== TASK DESCRIPTION ==
Starting at the beginning of the material and ending with the line that contains "inspiración deportiva.", both included, present each line as a row of a Markdown table with the columns Row and Text line. Number the rows, skip blank lines, and leave out the pictures.
+ + + +
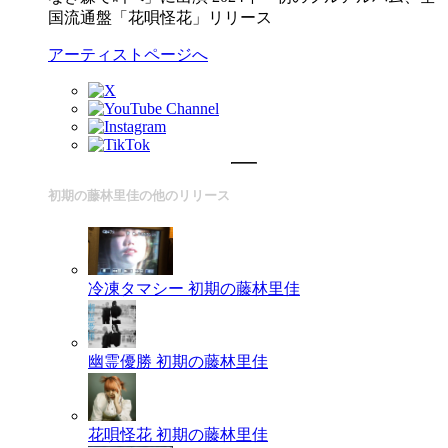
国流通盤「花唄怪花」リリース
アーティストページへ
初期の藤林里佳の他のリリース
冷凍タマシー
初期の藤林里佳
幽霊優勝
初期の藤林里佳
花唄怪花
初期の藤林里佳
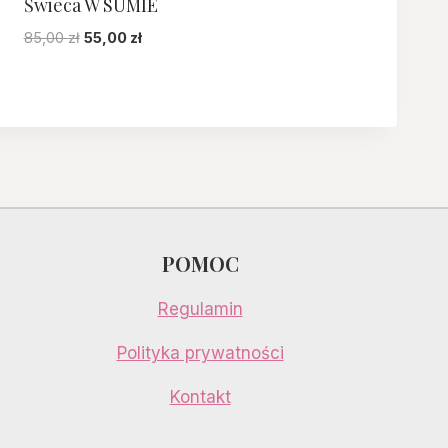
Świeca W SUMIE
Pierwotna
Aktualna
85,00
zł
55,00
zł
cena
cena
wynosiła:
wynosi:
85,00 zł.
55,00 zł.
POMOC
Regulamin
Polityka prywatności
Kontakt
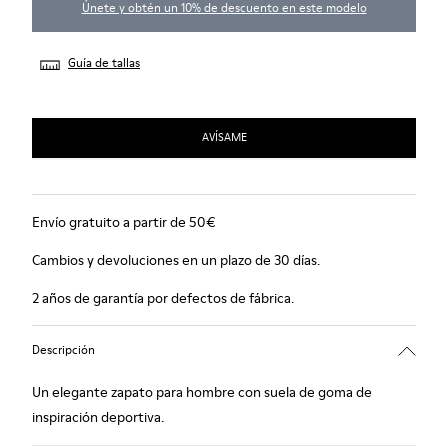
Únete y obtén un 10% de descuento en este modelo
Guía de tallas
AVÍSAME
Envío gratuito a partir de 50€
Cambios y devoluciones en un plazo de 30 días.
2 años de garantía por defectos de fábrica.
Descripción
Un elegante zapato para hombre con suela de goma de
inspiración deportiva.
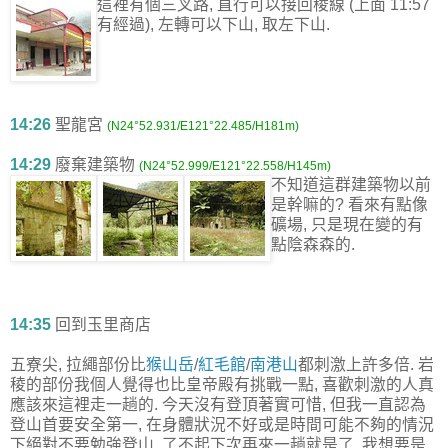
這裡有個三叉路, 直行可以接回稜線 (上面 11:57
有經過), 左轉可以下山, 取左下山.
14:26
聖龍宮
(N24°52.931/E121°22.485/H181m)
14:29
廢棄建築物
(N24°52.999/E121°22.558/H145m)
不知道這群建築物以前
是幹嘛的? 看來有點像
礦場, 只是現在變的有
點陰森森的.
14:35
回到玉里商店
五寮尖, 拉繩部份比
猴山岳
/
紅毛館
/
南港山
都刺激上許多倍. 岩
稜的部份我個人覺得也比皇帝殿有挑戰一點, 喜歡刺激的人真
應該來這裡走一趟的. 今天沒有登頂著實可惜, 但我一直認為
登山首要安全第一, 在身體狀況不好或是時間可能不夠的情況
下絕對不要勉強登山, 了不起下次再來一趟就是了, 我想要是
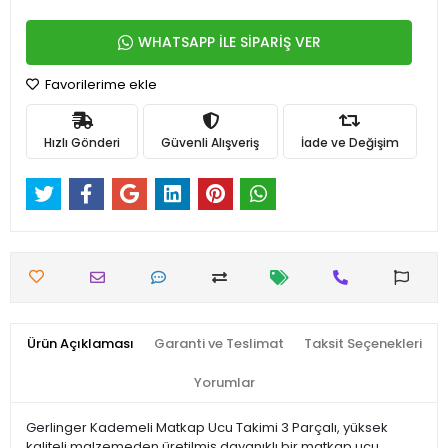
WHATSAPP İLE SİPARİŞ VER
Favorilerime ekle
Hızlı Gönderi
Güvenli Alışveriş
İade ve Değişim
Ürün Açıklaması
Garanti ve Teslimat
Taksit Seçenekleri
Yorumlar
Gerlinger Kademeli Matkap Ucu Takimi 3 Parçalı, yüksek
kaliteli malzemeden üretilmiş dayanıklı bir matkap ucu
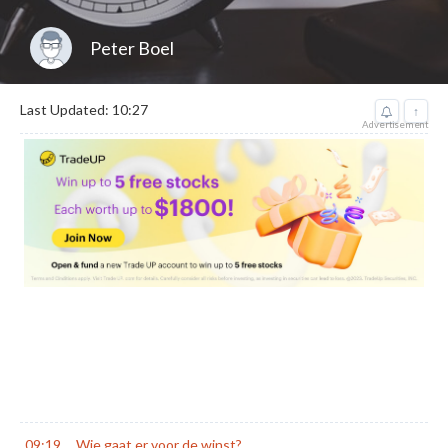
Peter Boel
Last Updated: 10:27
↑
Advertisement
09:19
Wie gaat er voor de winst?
+ + + +
== RESULT BELOW ==
| Row | Text line |
|---|---|
| 1 | 国流通盤「花唄怪花」リリース |
| 2 | アーティストページへ |
| 3 | 初期の藤林里佳の他のリリース |
| 4 | 冷凍タマシー |
| 5 | 初期の藤林里佳 |
| 6 | 幽霊優勝 |
| 7 | 初期の藤林里佳 |
| 8 | 花唄怪花 |
| 9 | 初期の藤林里佳 |
| 10 | Świeca W SUMIE |
| 11 | Pierwotna |
| 12 | Aktualna |
| 13 | 85,00 |
| 14 | zł |
| 15 | 55,00 |
| 16 | zł |
| 17 | cena |
| 18 | cena |
| 19 | wynosiła: |
| 20 | wynosi: |
| 21 | 85,00 zł. |
| 22 | 55,00 zł. |
| 23 | POMOC |
| 24 | Regulamin |
| 25 | Polityka prywatności |
| 26 | Kontakt |
| 27 | Únete y obtén un 10% de descuento en este modelo |
| 28 | Guía de tallas |
| 29 | AVÍSAME |
| 30 | Envío gratuito a partir de 50€ |
| 31 | Cambios y devoluciones en un plazo de 30 días. |
| 32 | 2 años de garantía por defectos de fábrica. |
| 33 | Descripción |
| 34 | Un elegante zapato para hombre con suela de goma de |
| 35 | inspiración deportiva. |